## [TASK TO CARRY OUT]
Write the records out again without change. Leave the pictures behind.

## [Rendered page images]
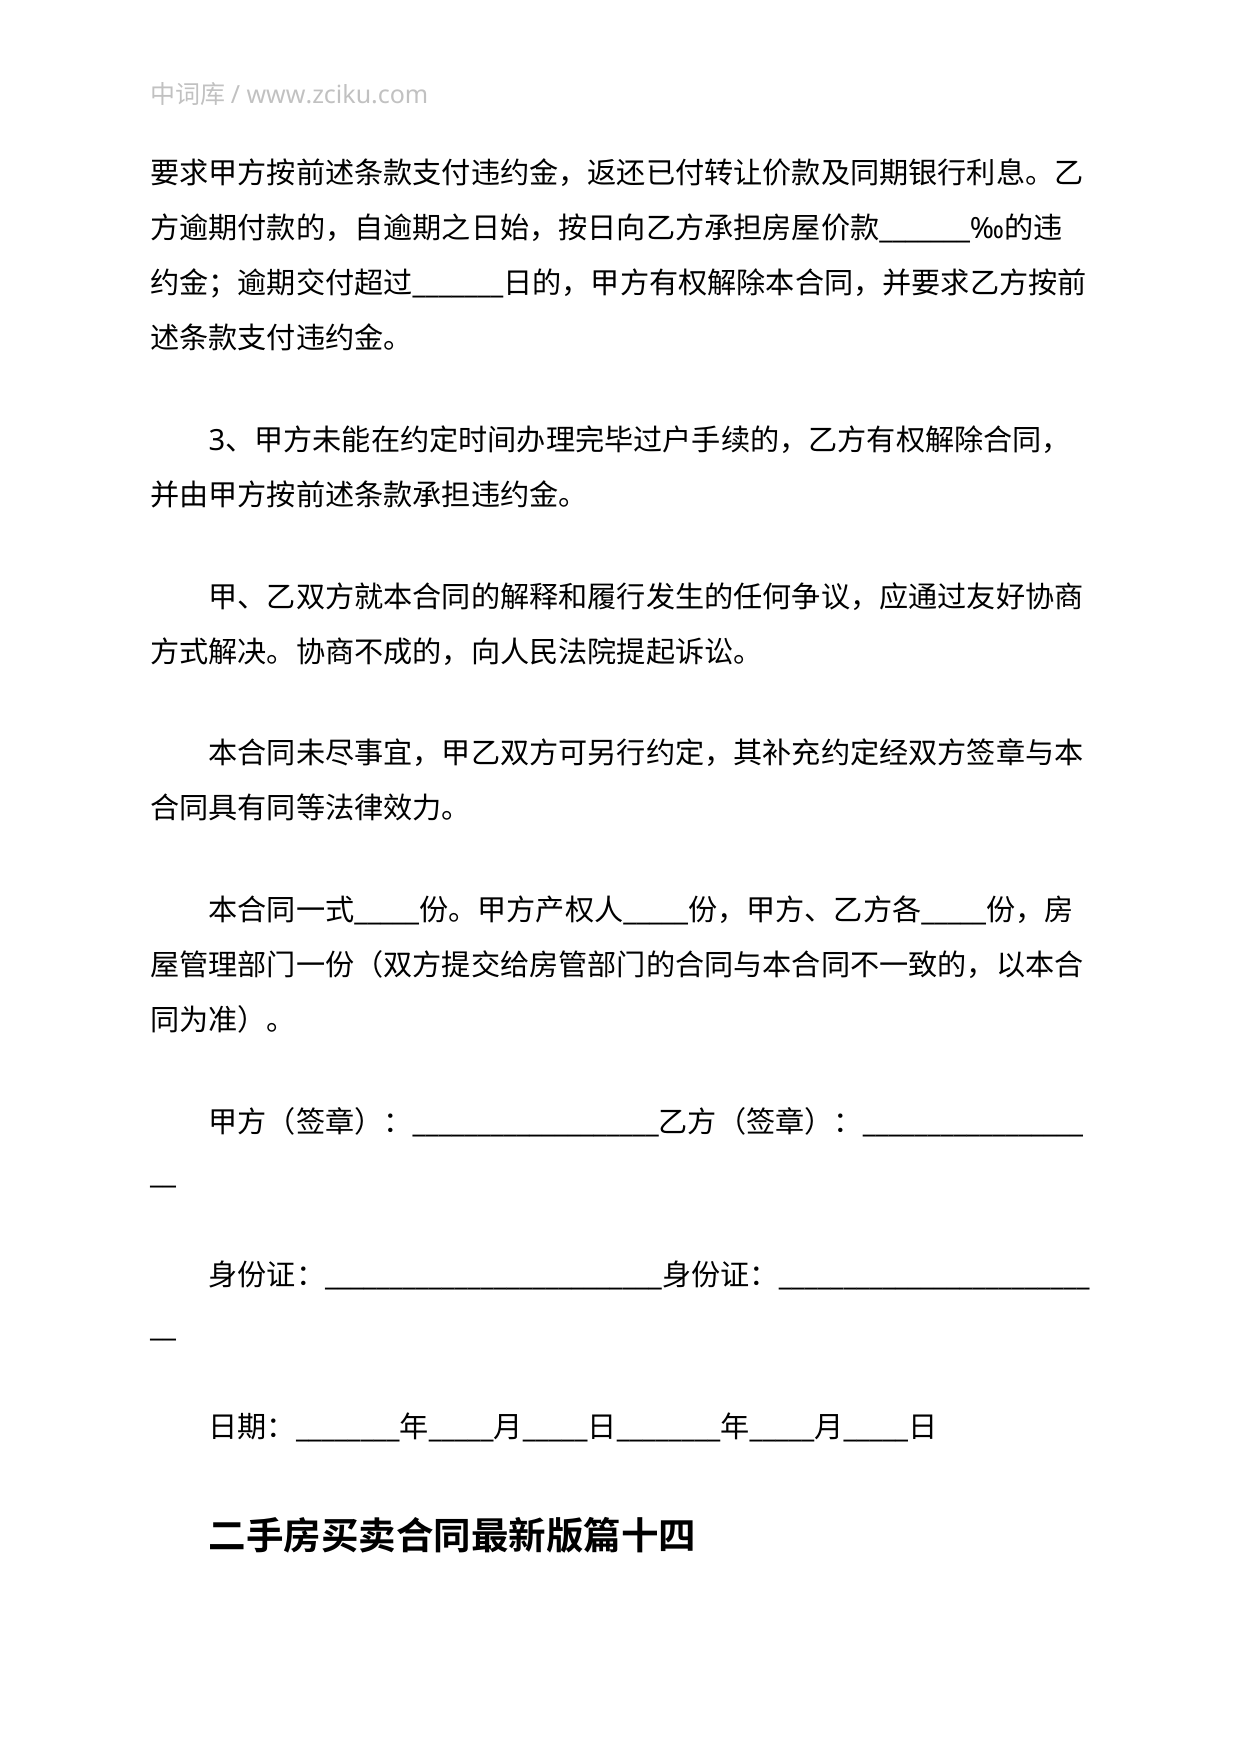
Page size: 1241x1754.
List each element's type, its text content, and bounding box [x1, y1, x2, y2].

text 日期：________年_____月_____日________年_____月_____日 [150, 1404, 1090, 1446]
text 本合同一式_____份。甲方产权人_____份，甲方、乙方各_____份，房屋管理部门一份（双方提交给房管部门的合同与本合同不一致的，以本合同为准）。 [150, 887, 1090, 1039]
text 本合同未尽事宜，甲乙双方可另行约定，其补充约定经双方签章与本合同具有同等法律效力。 [150, 730, 1090, 827]
text 甲方（签章）：___________________乙方（签章）：___________________ [150, 1098, 1090, 1192]
text 身份证：__________________________身份证：__________________________ [150, 1251, 1090, 1345]
text 甲、乙双方就本合同的解释和履行发生的任何争议，应通过友好协商方式解决。协商不成的，向人民法院提起诉讼。 [150, 573, 1090, 671]
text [150, 150, 1090, 357]
text 二手房买卖合同最新版篇十四 [150, 1506, 1090, 1560]
text 3、甲方未能在约定时间办理完毕过户手续的，乙方有权解除合同，并由甲方按前述条款承担违约金。 [150, 417, 1090, 514]
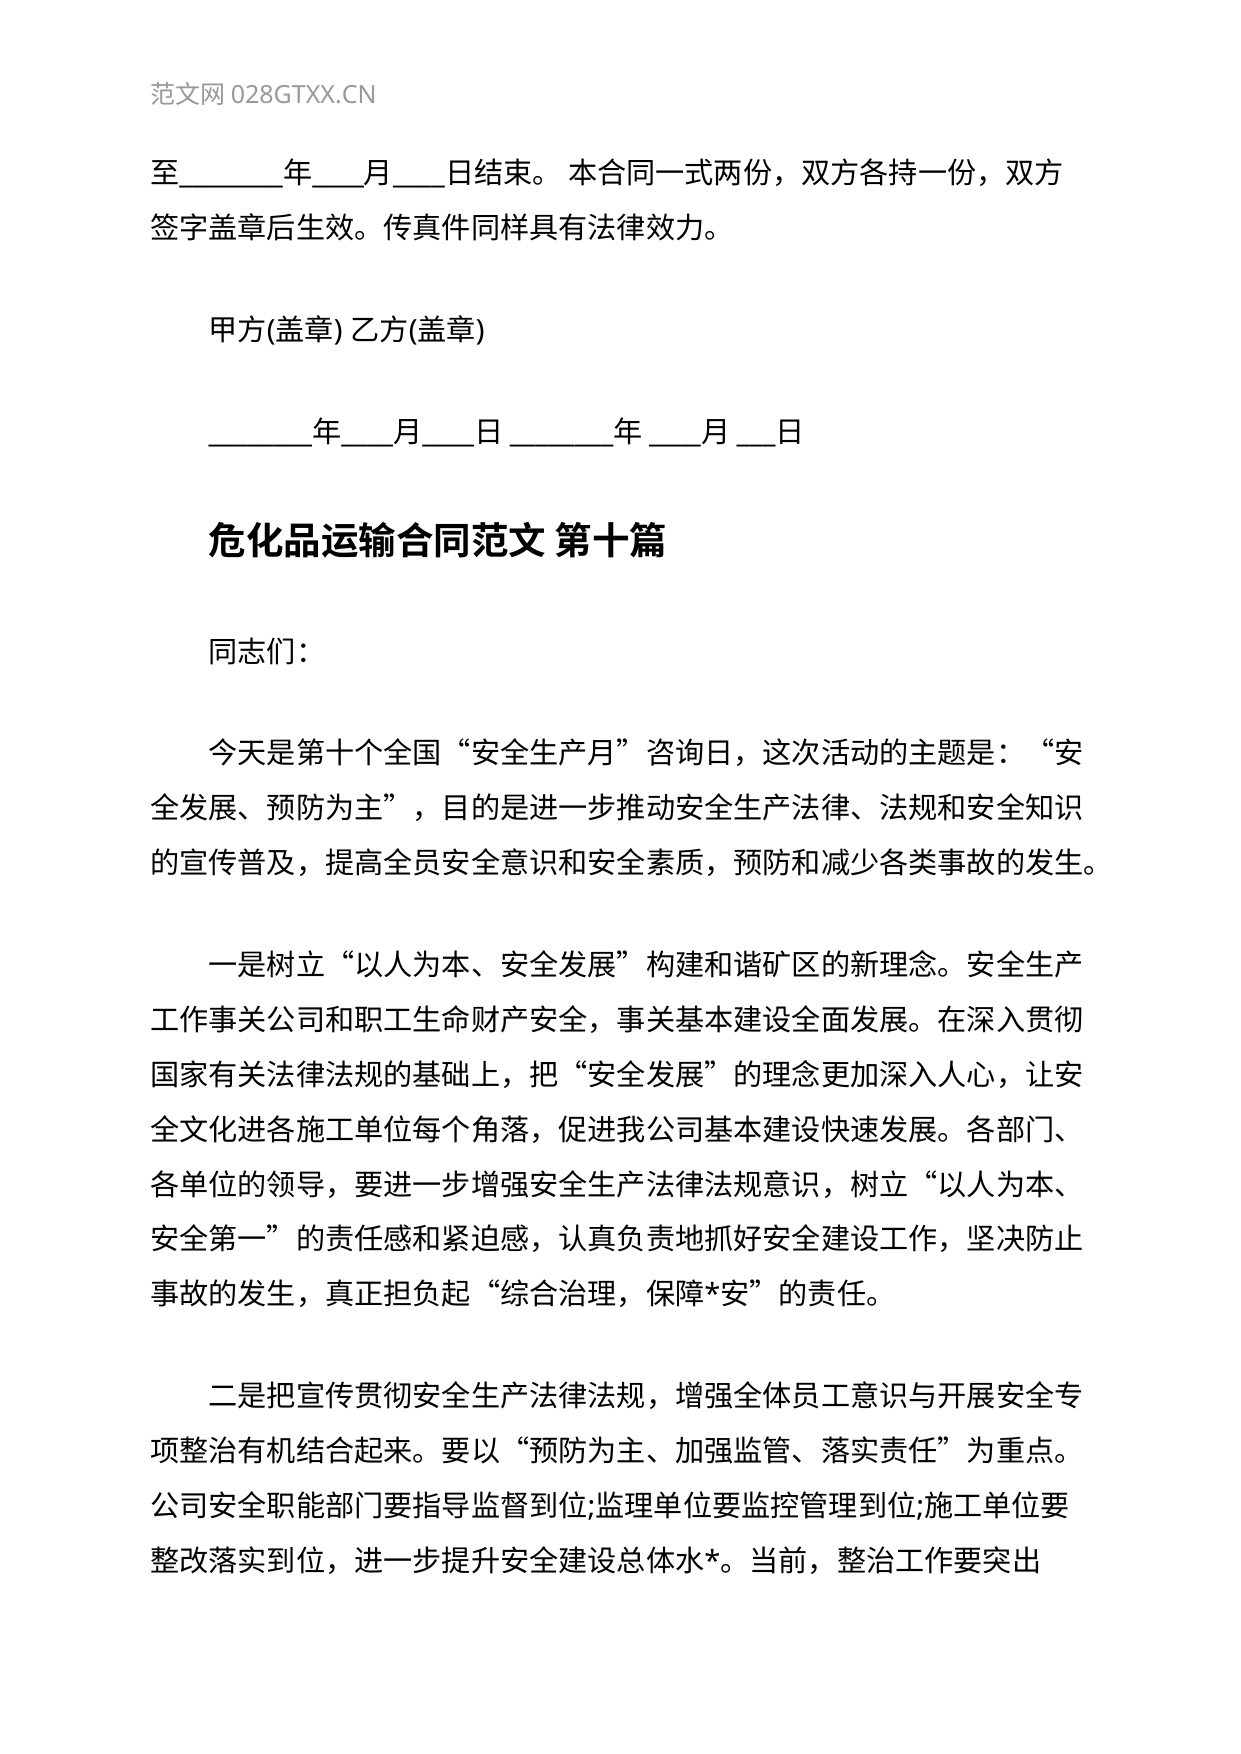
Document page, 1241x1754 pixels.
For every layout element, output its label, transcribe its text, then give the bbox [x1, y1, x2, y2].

text ________年____月____日 ________年 ____月 ___日 [150, 409, 1090, 451]
text 危化品运输合同范文 第十篇 [150, 511, 1090, 565]
text 今天是第十个全国“安全生产月”咨询日，这次活动的主题是：“安全发展、预防为主”，目的是进一步推动安全生产法律、法规和安全知识的宣传普及，提高全员安全意识和安全素质，预防和减少各类事故的发生。 [150, 730, 1090, 882]
text 一是树立“以人为本、安全发展”构建和谐矿区的新理念。安全生产工作事关公司和职工生命财产安全，事关基本建设全面发展。在深入贯彻国家有关法律法规的基础上，把“安全发展”的理念更加深入人心，让安全文化进各施工单位每个角落，促进我公司基本建设快速发展。各部门、各单位的领导，要进一步增强安全生产法律法规意识，树立“以人为本、安全第一”的责任感和紧迫感，认真负责地抓好安全建设工作，坚决防止事故的发生，真正担负起“综合治理，保障*安”的责任。 [150, 941, 1090, 1313]
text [150, 1373, 1090, 1580]
text 甲方(盖章) 乙方(盖章) [150, 307, 1090, 349]
text 同志们： [150, 628, 1090, 670]
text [150, 150, 1090, 247]
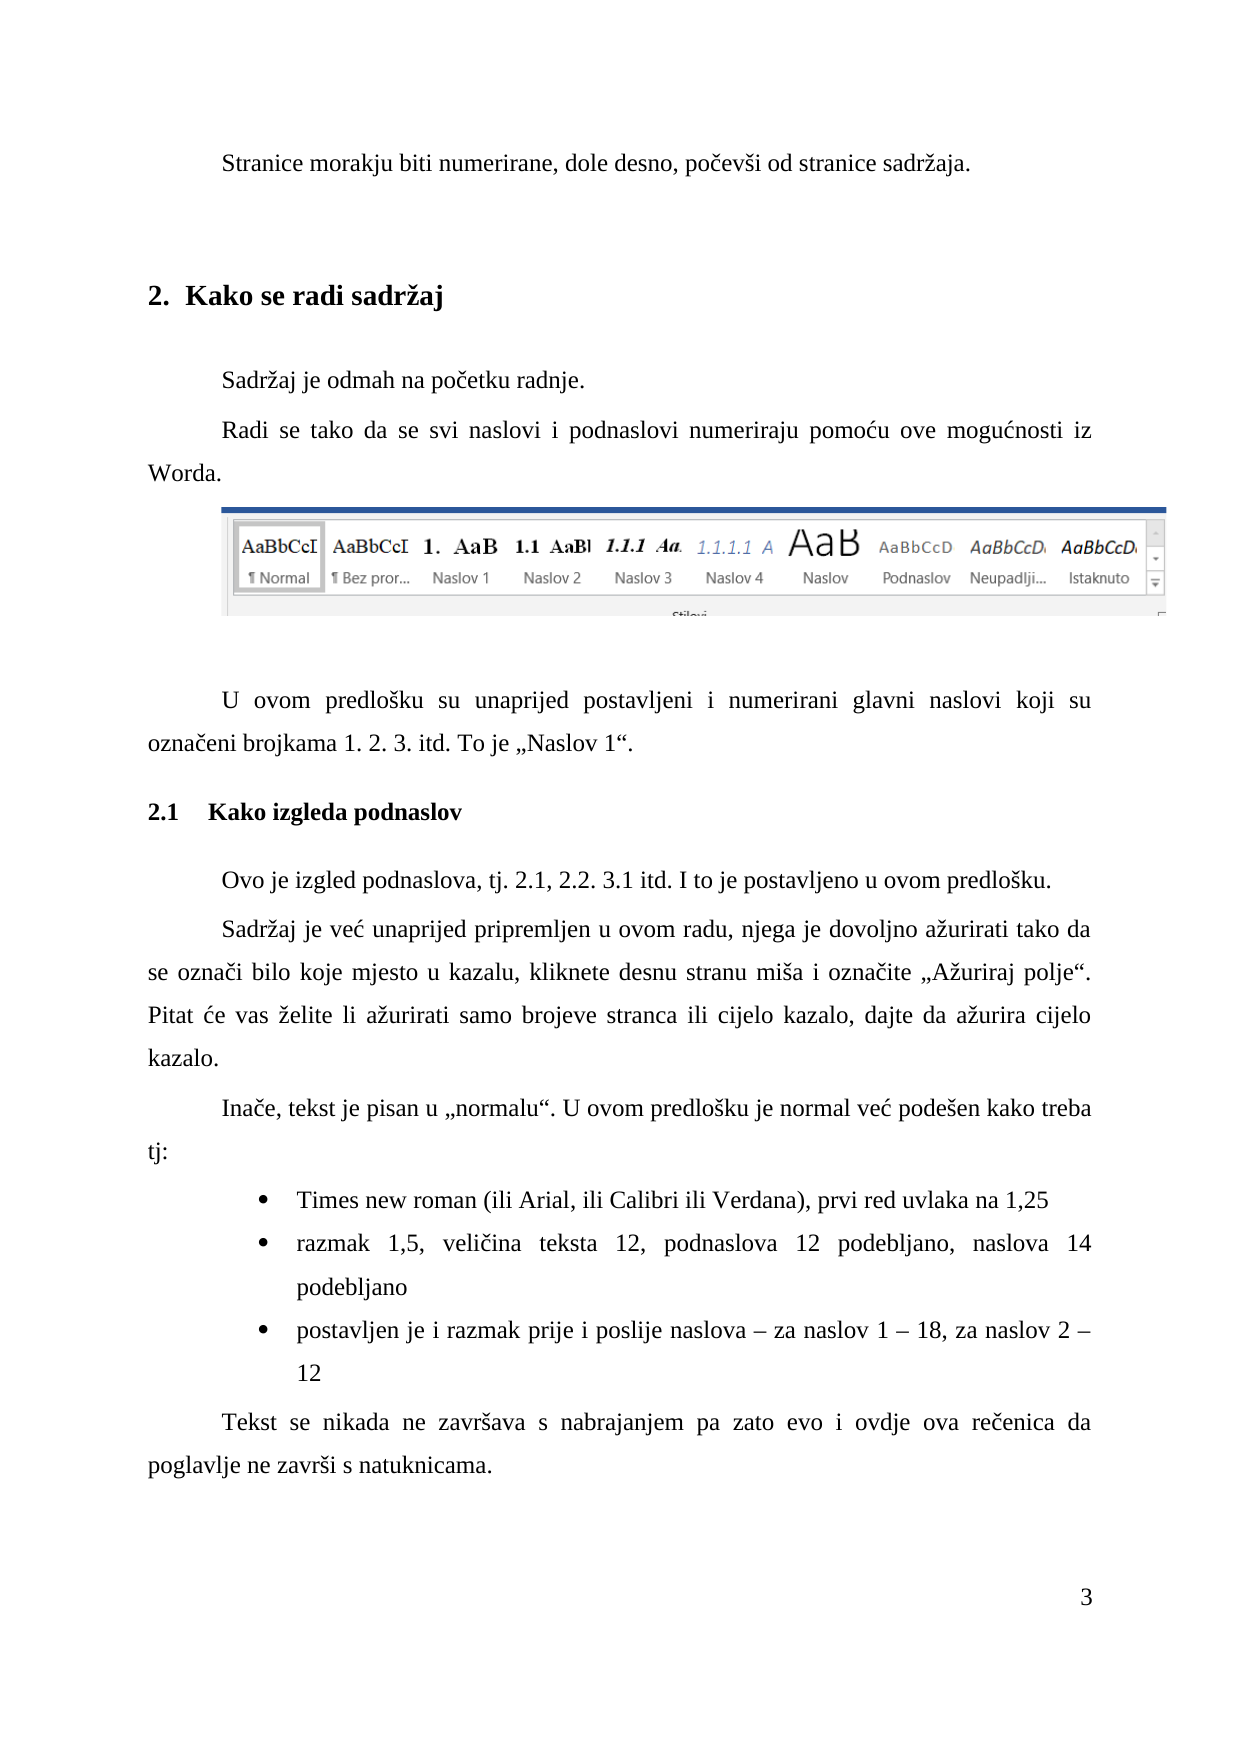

## [OUTPUT FOR THIS EXERCISE]
Page size: 1241x1754.
List each element's type, its text content, and bounding box [x1, y1, x2, y2].

text 日期：________年_____月_____日________年_____月_____日 [150, 1404, 1090, 1446]
text 本合同一式_____份。甲方产权人_____份，甲方、乙方各_____份，房屋管理部门一份（双方提交给房管部门的合同与本合同不一致的，以本合同为准）。 [150, 887, 1090, 1039]
text 本合同未尽事宜，甲乙双方可另行约定，其补充约定经双方签章与本合同具有同等法律效力。 [150, 730, 1090, 827]
text 甲方（签章）：___________________乙方（签章）：___________________ [150, 1098, 1090, 1192]
text 身份证：__________________________身份证：__________________________ [150, 1251, 1090, 1345]
text 甲、乙双方就本合同的解释和履行发生的任何争议，应通过友好协商方式解决。协商不成的，向人民法院提起诉讼。 [150, 573, 1090, 671]
text [150, 150, 1090, 357]
text 二手房买卖合同最新版篇十四 [150, 1506, 1090, 1560]
text 3、甲方未能在约定时间办理完毕过户手续的，乙方有权解除合同，并由甲方按前述条款承担违约金。 [150, 417, 1090, 514]
Document page, 1241x1754 pixels.
For every layout element, output its label, transcribe its text, then give the bbox [x1, y1, x2, y2].

text ________年____月____日 ________年 ____月 ___日 [150, 409, 1090, 451]
text 危化品运输合同范文 第十篇 [150, 511, 1090, 565]
text 今天是第十个全国“安全生产月”咨询日，这次活动的主题是：“安全发展、预防为主”，目的是进一步推动安全生产法律、法规和安全知识的宣传普及，提高全员安全意识和安全素质，预防和减少各类事故的发生。 [150, 730, 1090, 882]
text 一是树立“以人为本、安全发展”构建和谐矿区的新理念。安全生产工作事关公司和职工生命财产安全，事关基本建设全面发展。在深入贯彻国家有关法律法规的基础上，把“安全发展”的理念更加深入人心，让安全文化进各施工单位每个角落，促进我公司基本建设快速发展。各部门、各单位的领导，要进一步增强安全生产法律法规意识，树立“以人为本、安全第一”的责任感和紧迫感，认真负责地抓好安全建设工作，坚决防止事故的发生，真正担负起“综合治理，保障*安”的责任。 [150, 941, 1090, 1313]
text [150, 1373, 1090, 1580]
text 甲方(盖章) 乙方(盖章) [150, 307, 1090, 349]
text 同志们： [150, 628, 1090, 670]
text [150, 150, 1090, 247]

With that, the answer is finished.